O orvalho nas folhas verdes da árvore defronte a casa, dava a parecer que a madrugada havia sido calma. Porém, o casal aniquilara todos os reles mortais assinalados por seu Lord. Quiseram eles provar a lealdade, principalmente aquele que lhe possuía. Após, deliciaram-se incansavelmente dos afagos, o toque feminil, o beijo sôfrego. Decididamente, uma noite normal entre os casados. Para eles, uma forma de terminarem uma tarefa prazerosa, de forma ainda mais afrodisíaca.

Uma parte de mim.

Sou uma flor imperial, bela, de porte raro. Ouso me deliciar ao meu próprio e sedutor reflexo às margens dos lagos. Dentre as rosas, incomum me mostro; dos lírios, sou veneno; das tulipas, herdo a simplicidade, mas sendo mais charmosa. Qual destas simplórias plantas tu preferes?

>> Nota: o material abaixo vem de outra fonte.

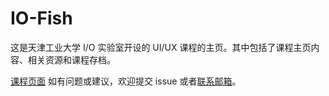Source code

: # IO-Fish

这是天津工业大学 I/O 实验室开设的 UI/UX 课程的主页。其中包括了课程主页内容、相关资源和课程存档。

[课程页面](https://uix.iolab.one/uix)
如有问题或建议，欢迎提交 issue 或者[联系邮箱](mailto:influx.seas_0f@icloud.com)。
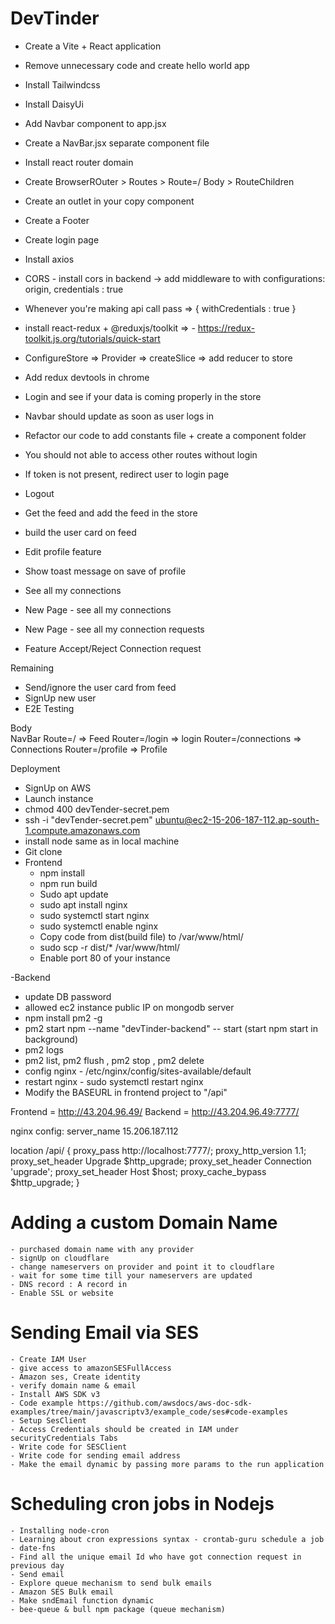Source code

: # DevTinder


- Create a Vite + React application
- Remove unnecessary code and create hello world app
- Install Tailwindcss
- Install DaisyUi 
- Add Navbar component to app.jsx
- Create a NavBar.jsx separate component file
- Install react router domain
- Create BrowserROuter > Routes > Route=/ Body > RouteChildren
- Create an outlet in your copy component
- Create a Footer
- Create login page
- Install axios
- CORS - install cors in backend -> add middleware to with configurations: origin, credentials : true
- Whenever you're making api call pass => { withCredentials : true }
- install react-redux + @reduxjs/toolkit => - https://redux-toolkit.js.org/tutorials/quick-start
- ConfigureStore => Provider => createSlice => add reducer to store
- Add redux devtools in chrome
- Login and see if your data is coming properly in the store
- Navbar should update as soon as user logs in
- Refactor our code to add constants file + create a component folder

- You should not able to access other routes without login
- If token is not present, redirect user to login page
- Logout
- Get the feed and add the feed in the store
- build the user card on feed
- Edit profile feature
- Show toast message on save of profile
- See all my connections
- New Page - see all my connections
- New Page - see all my connection requests
- Feature Accept/Reject Connection request

Remaining 
- Send/ignore the user card from feed
- SignUp new user
- E2E  Testing

Body    
    NavBar
    Route=/ => Feed
    Router=/login => login
    Router=/connections => Connections
    Router=/profile => Profile



Deployment

- SignUp on AWS
- Launch instance
- chmod 400 devTender-secret.pem
- ssh -i "devTender-secret.pem" ubuntu@ec2-15-206-187-112.ap-south-1.compute.amazonaws.com
- install node same as in local machine
- Git clone
- Frontend
  - npm install 
  - npm run build
  - Sudo apt update
  - sudo apt install nginx
  - sudo systemctl start nginx
  - sudo systemctl enable nginx
  - Copy code from dist(build file) to /var/www/html/ 
  - sudo scp -r dist/* /var/www/html/
  - Enable port 80 of your instance

-Backend
- update DB password
- allowed ec2 instance public IP on mongodb server 
- npm install pm2 -g
- pm2 start npm --name "devTinder-backend" -- start   (start npm start in background)
- pm2 logs
- pm2 list, pm2 flush <name>, pm2 stop <name>, pm2 delete <name>
- config nginx - /etc/nginx/config/sites-available/default
- restart nginx - sudo systemctl restart nginx
- Modify the BASEURL in frontend project to "/api"

Frontend = http://43.204.96.49/
Backend = http://43.204.96.49:7777/


nginx config: 
server_name 15.206.187.112

location /api/ {
        proxy_pass http://localhost:7777/;
        proxy_http_version 1.1;
        proxy_set_header Upgrade $http_upgrade;
        proxy_set_header Connection 'upgrade';
        proxy_set_header Host $host;
        proxy_cache_bypass $http_upgrade;
    }



# Adding a custom Domain Name

    - purchased domain name with any provider
    - signUp on cloudflare
    - change nameservers on provider and point it to cloudflare
    - wait for some time till your nameservers are updated
    - DNS record : A record in 
    - Enable SSL or website

# Sending Email via SES
    - Create IAM User
    - give access to amazonSESFullAccess
    - Amazon ses, Create identity 
    - verify domain name & email
    - Install AWS SDK v3
    - Code example https://github.com/awsdocs/aws-doc-sdk-examples/tree/main/javascriptv3/example_code/ses#code-examples
    - Setup SesClient
    - Access Credentials should be created in IAM under securityCredentials Tabs
    - Write code for SESClient
    - Write code for sending email address
    - Make the email dynamic by passing more params to the run application

# Scheduling cron jobs in Nodejs
    - Installing node-cron
    - Learning about cron expressions syntax - crontab-guru schedule a job
    - date-fns
    - Find all the unique email Id who have got connection request in previous day
    - Send email
    - Explore queue mechanism to send bulk emails
    - Amazon SES Bulk email
    - Make sndEmail function dynamic
    - bee-queue & bull npm package (queue mechanism)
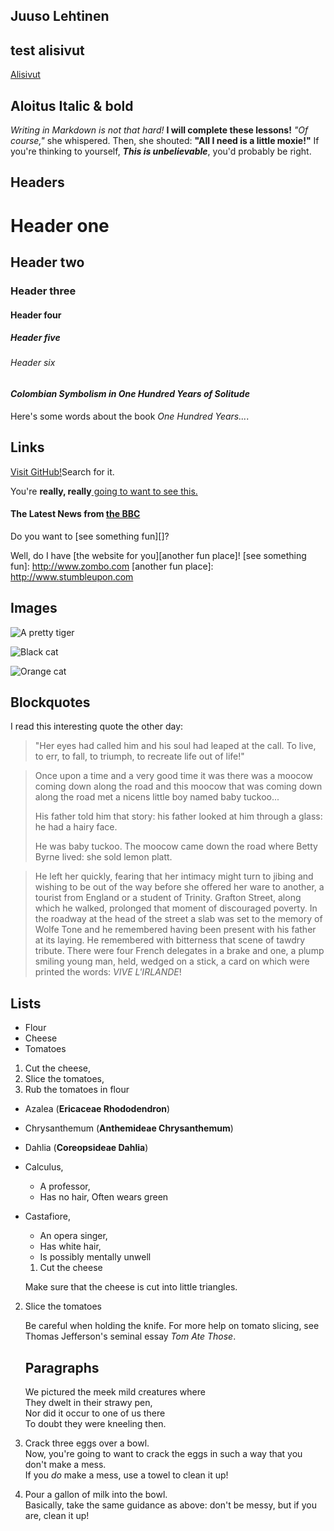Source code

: ## Juuso Lehtinen

## test alisivut
[Alisivut](alisivut/alisivu.html)


## Aloitus Italic & bold
_Writing in Markdown is not that hard!_
**I will complete these lessons!**
_"Of course,"_ she whispered. Then, she shouted: **"All I need is a little moxie!"**
If you're thinking to yourself, **_This is unbelievable_**, you'd probably be right.



## **Headers**

# Header one
## Header two
### Header three
#### Header four
##### Header five
###### Header six

#### _Colombian Symbolism in One Hundred Years of Solitude_
Here's some words about the book _One Hundred Years..._.



## **Links**

[Visit GitHub!](https://www.github.com)Search for it.

You're **really, really**[ going to want to see this.](https://www.dailykitten.com)

#### The Latest News from [the BBC](https://www.bbc.com/news)

Do you want to [see something fun][]?

Well, do I have [the website for you][another fun place]!
[see something fun]: http://www.zombo.com
[another fun place]: http://www.stumbleupon.com

## **Images**

![A pretty tiger](https://upload.wikimedia.org/wikipedia/commons/5/56/Tiger.50.jpg)

![Black cat][black]

![Orange cat][Orange]

[Black]: https://upload.wikimedia.org/wikipedia/commons/a/a3/81_INF_DIV_SSI.jpg
[orange]: http://icons.iconarchive.com/icons/google/noto-emoji-animals-nature/256/22221-cat-icon.png

## **Blockquotes**

I read this interesting quote the other day:

>"Her eyes had called him and his soul had leaped at the call. To live, to err, to fall, to triumph, to recreate life out of life!"


>Once upon a time and a very good time it was there was a moocow coming down along the road and this moocow that was coming down along the road met a nicens little boy named baby tuckoo...
>
>His father told him that story: his father looked at him through a glass: he had a hairy face.
>
>He was baby tuckoo. The moocow came down the road where Betty Byrne lived: she sold lemon platt.

>He left her quickly, fearing that her intimacy might turn to jibing and wishing to be out of the way before she offered her ware to another, a tourist from England or a student of Trinity. Grafton Street, along which he walked, prolonged that moment of discouraged poverty. In the roadway at the head of the street a slab was set to the memory of Wolfe Tone and he remembered having been present with his father at its laying. He remembered with bitterness that scene of tawdry tribute. There were four French delegates in a brake and one, a plump smiling young man, held, wedged on a stick, a card on which were printed the words: _VIVE L'IRLANDE_!

## **Lists**

* Flour
* Cheese 
* Tomatoes


1. Cut the cheese, 
2. Slice the tomatoes, 
3. Rub the tomatoes in flour

* Azalea (**Ericaceae Rhododendron**)
* Chrysanthemum (**Anthemideae Chrysanthemum**)
* Dahlia (**Coreopsideae Dahlia**)

* Calculus, 
  * A professor, 
  * Has no hair, Often wears green
* Castafiore, 
  * An opera singer, 
  * Has white hair, 
  * Is possibly mentally unwell

  1. Cut the cheese

   Make sure that the cheese is cut into little triangles.

2. Slice the tomatoes

   Be careful when holding the knife.
   For more help on tomato slicing, see Thomas Jefferson's seminal essay _Tom Ate Those_.


   ## **Paragraphs**

   We pictured the meek mild creatures where  
They dwelt in their strawy pen,  
Nor did it occur to one of us there  
To doubt they were kneeling then.

1. Crack three eggs over a bowl.  
 Now, you're going to want to crack the eggs in such a way that you don't make a mess.  
 If you _do_ make a mess, use a towel to clean it up!

2. Pour a gallon of milk into the bowl.  
 Basically, take the same guidance as above: don't be messy, but if you are, clean it up!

Não que sejas importante, contudo. Quero apenas julgá-lo, afinal, quem trocaria um narciso, glorioso e resplandecente quanto uma vitória-régia e uma gira-sol? Sou aquela flor mística, complexa e perfeita. Maravilhosa aos olhos. Então, que ousaria me trocar ou não me escolher? Embora estejas a pensar em sua resposta, eu me exclusa a me admirar, modesta e calmamente, enquanto você escolhe se aventurar no meu veneno.

Noite sombria era o que se tinha naquela sexta-feira. Não existia nada na escuridão do céu, e uma névoa pairava pelas ruas desertas. Afinal, já eram quatro da matina, entretanto, uma mulher loura, com seus dezessete anos, caminhava sob a escuridão. Ela encontrava-se vestida de modo estranho aos olhos dos trouxas que vagabundeavam pela madrugada; sua capa roxa berrante cobria seu corpo curvilíneo, sua saia preta e blusa de manga vermelha, que lhe realçava sua pele alva e seus olhos azuis claros. O primo a deixara ali, pela rua, alegando que tinha muitos afazeres, afinal, o Lord das Trevas o mandara caçar alguns bruxos. A garota não se importou, é claro, pois compreendia como ser um comensal da morte era difícil; de fato, ela jamais se importara com nada que dizia respeito a Regulus Black ou a qualquer outro indivíduo que não si mesma. Passou a mão pelo cabelo dourado e levemente ondulado, que se sobressaía à noite, umedecendo os lábios rosados e finos; estava levemente entediada. A solidão sempre fora sua maior companhia, aquela que não dispensava. Ficar sozinha chegava a ser agradável, mas naquela noite estava um pouco insuportável. Caminhou durante mais algum tempo, ajeitando a capa insinuante que usava; esta lhe dava um ar mítico inegável. Parou em frente a uma casa de aspecto fantasmagórico; a brisa noturna batia no assoalho de madeira podre, solto pela construção, pensando em como fora o dia. Não recordava o número de bruxos mestiços que abateu na tarde daquele mesmo dia, mas foi riscando os nomes mentalmente, como se matar, ferir e até mesmo, dilacerar fosse divertido; o que de fato era verdade, a menina tinha paixão pelo sofrimento alheio, sendo terrivelmente sádica, como sua mãe a ensinara. Porém, não pior que a irmã Bellatrix. Riu friamente com o canto dos lábios, erguendo a sobrancelha direita, acariciando a bochecha, sentindo uma gota cristalina de chuva lhe tocar. Erá gélida como seu coração petrificado. Uma Black inegável.